Universal's DTS-HD Master Audio 5.1 surround track is just as impressive, embracing the film's hushed conversations and classy musical score with the same meticulous care it affords its characters' guttural screams and its other nauseating sound effects. Regardless of intensity or volume, dialogue remains clear and intelligible, only disappearing from the soundscape when Iliadis allows Stephen Coleman's haunting orchestral harmonies to dominate the stage. The rear speakers give the forests depth and the third-act rainstorm life, and bless the Collingwood homestead with enough acoustic excellence to increase the tension of John and Emma's inevitable hunt. More importantly, ambience is engaging, directionality is precise, and LFE output is confident and refined. It's an odd compliment to pay to the track, but the soundfield was so immersive that I lowered the volume several times just to distance myself from the on-screen violence. If it weren't for a few normalization mishaps (that primarily occur during the Collingwoods' climactic struggle), I probably would have given this one a higher score. In the end, horror fans will be pleased with how well the track enhances the sense of dread that permeates the film, and audiophiles will be satisfied with its overall sonic prowess.
For a remake of such a touted horror classic, I'm surprised the Blu-ray edition of Last House on the Left doesn't offer more supplemental content. Do we get an audio commentary comparing the new film to its forebearer? Nope. An extensive documentary examining the production? Sorry. All we get is a nine-minute reel of bland deleted scenes (in standard definition no less), a three-minute HD promo with Wes Craven, Universal's "My Scenes" bookmarking feature, BD-Live functionality, and D-Box support. Ah well, at least the disc includes both the theatrical and unrated cuts of the film.

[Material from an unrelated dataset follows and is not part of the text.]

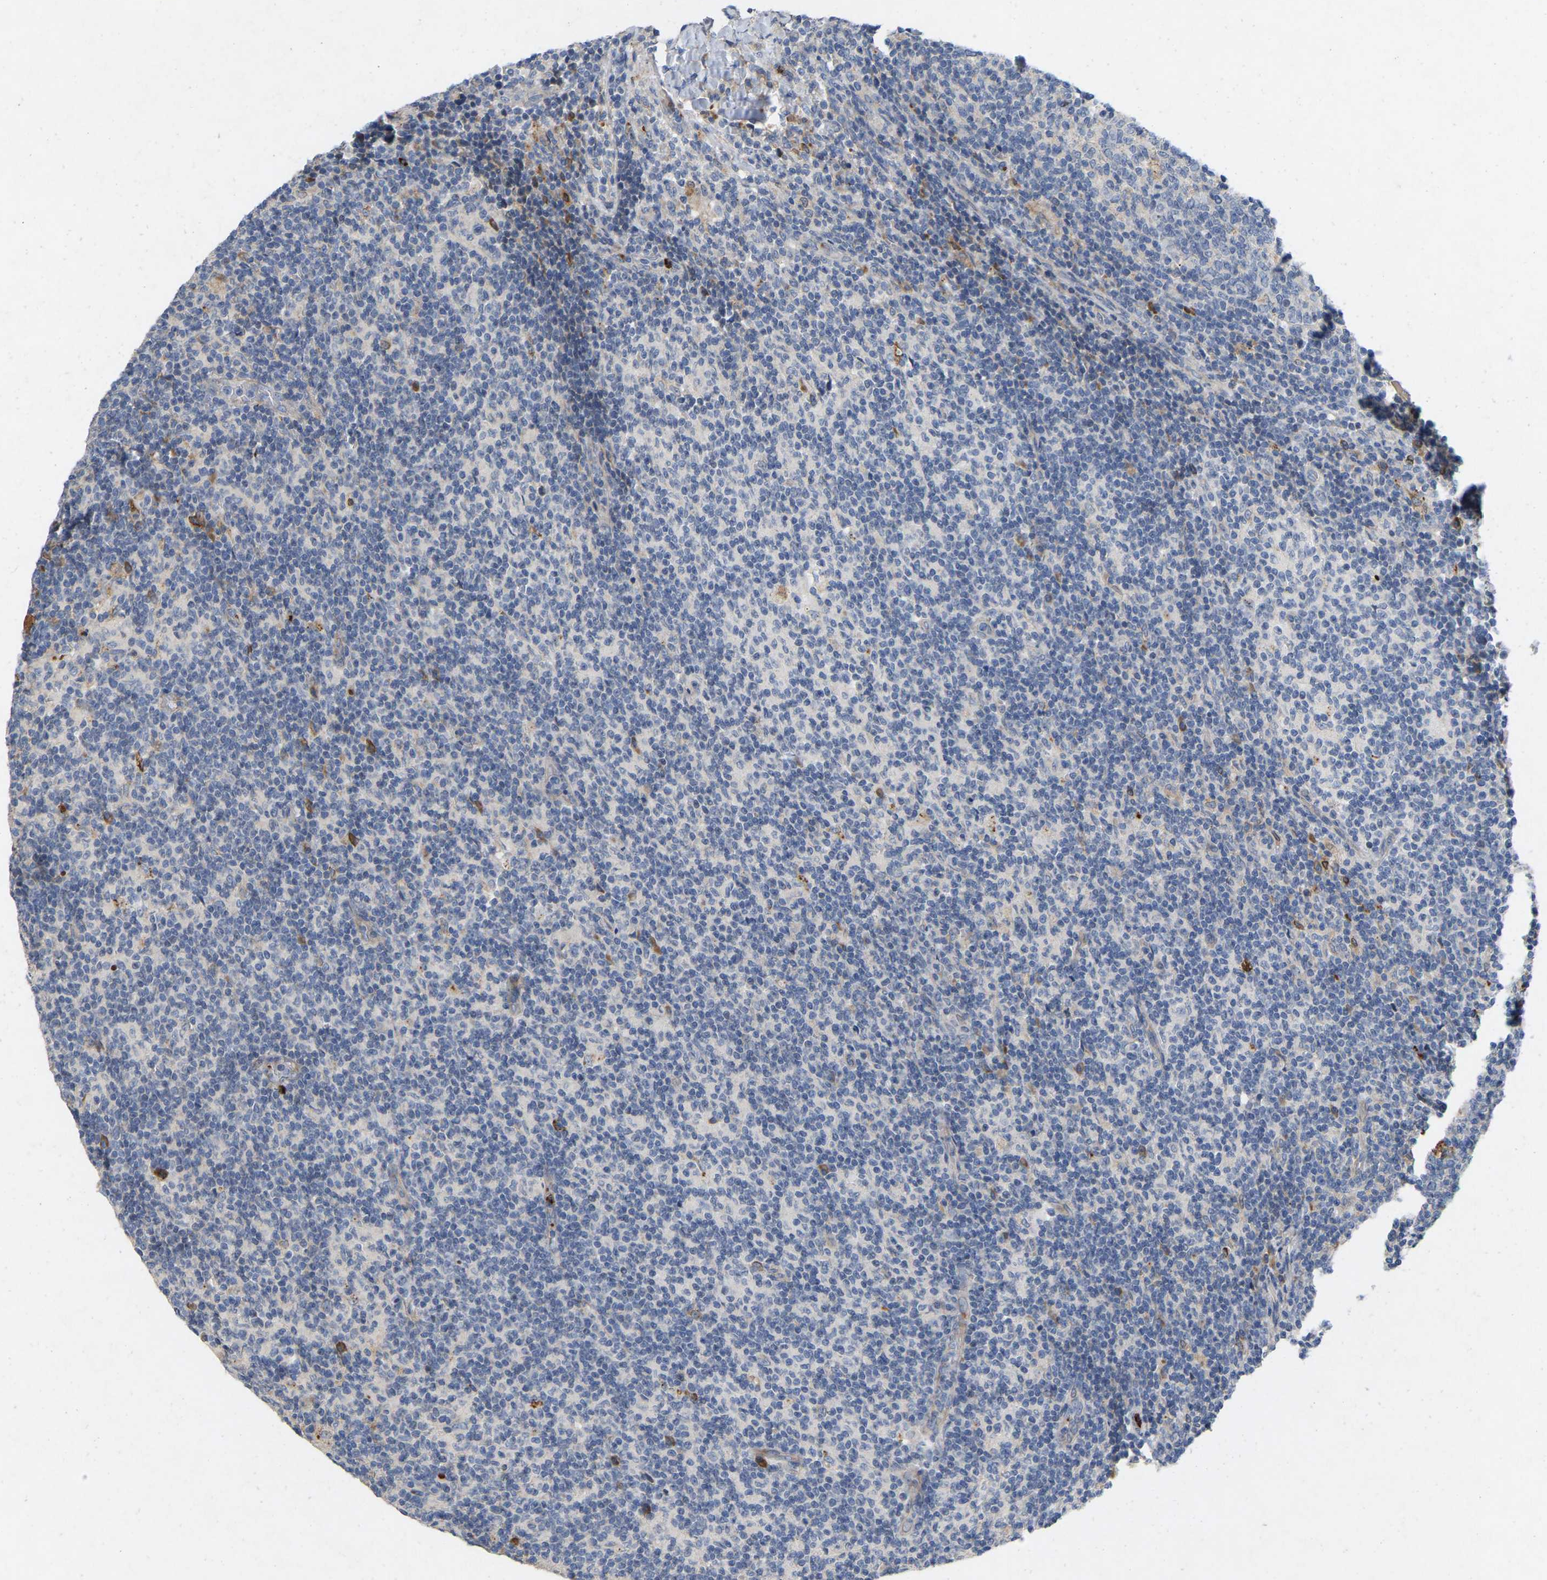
{"staining": {"intensity": "negative", "quantity": "none", "location": "none"}, "tissue": "lymph node", "cell_type": "Germinal center cells", "image_type": "normal", "snomed": [{"axis": "morphology", "description": "Normal tissue, NOS"}, {"axis": "morphology", "description": "Inflammation, NOS"}, {"axis": "topography", "description": "Lymph node"}], "caption": "The photomicrograph reveals no significant expression in germinal center cells of lymph node. (Stains: DAB (3,3'-diaminobenzidine) immunohistochemistry (IHC) with hematoxylin counter stain, Microscopy: brightfield microscopy at high magnification).", "gene": "RHEB", "patient": {"sex": "male", "age": 55}}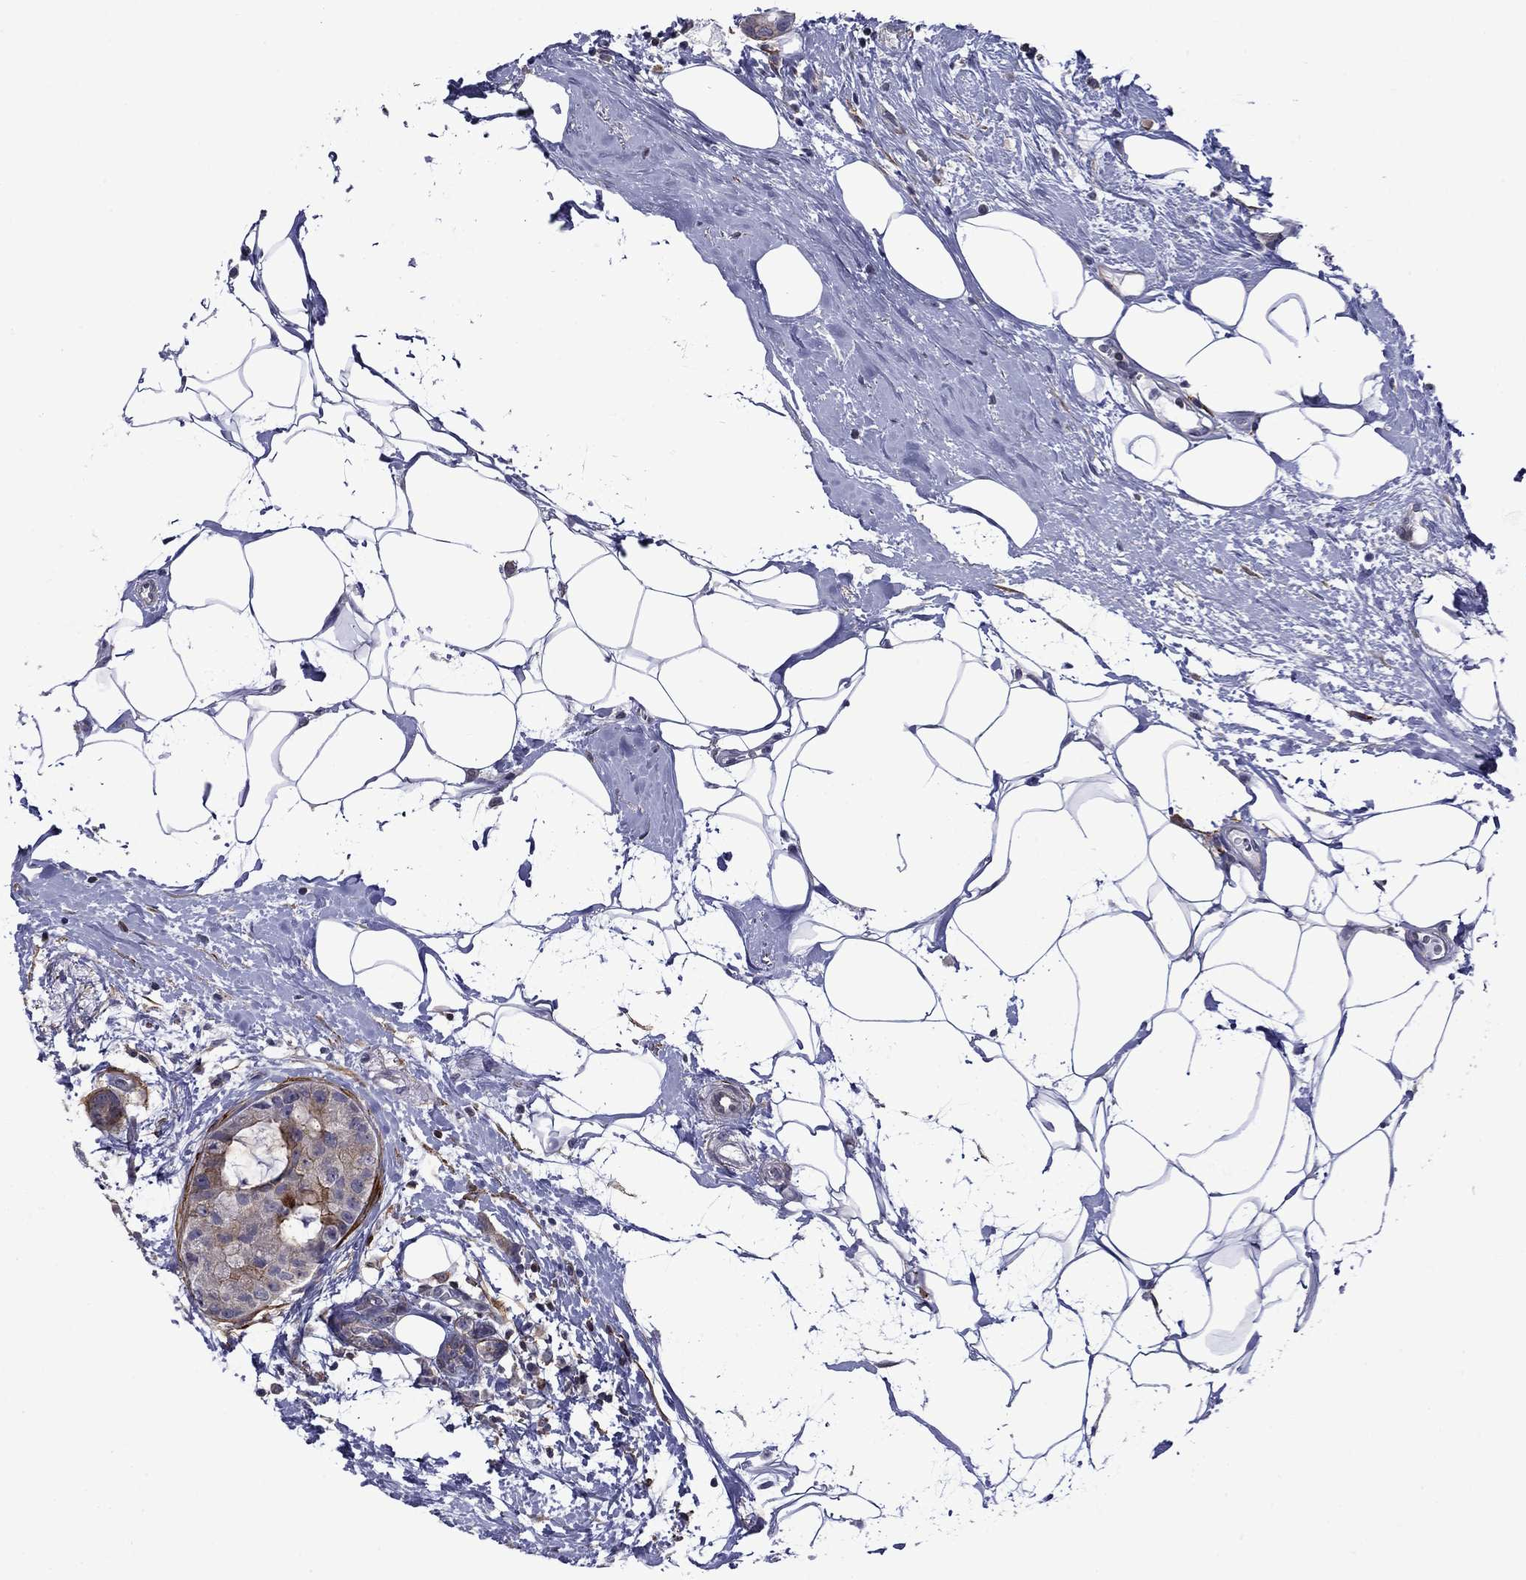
{"staining": {"intensity": "strong", "quantity": "<25%", "location": "cytoplasmic/membranous"}, "tissue": "breast cancer", "cell_type": "Tumor cells", "image_type": "cancer", "snomed": [{"axis": "morphology", "description": "Duct carcinoma"}, {"axis": "topography", "description": "Breast"}], "caption": "IHC of breast cancer (intraductal carcinoma) exhibits medium levels of strong cytoplasmic/membranous positivity in about <25% of tumor cells. Immunohistochemistry stains the protein in brown and the nuclei are stained blue.", "gene": "LMO7", "patient": {"sex": "female", "age": 45}}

Last House on the Left is a tricky film to review. In many ways it's superior to Wes Craven's low-budget original, in others it's an over-polished imitation. As it stands, Dennis Iliadis' flick will continue to divide horror fans into three camps: those who prefer Craven's 1972 version, those who favor this wholly competent remake, and those who can't understand how anyone could enjoy either one. Thankfully, its Blu-ray release is a solid one... regardless of which camp you call home. While the disc's limited special features are a definite disappointment, its faithful video transfer and affecting DTS-HD Master Audio track help soften the blow. Ultimately, fans will find Universal's AV presentation justifies the cost of admission, but newcomers will want to rent the film before committing to a purchase.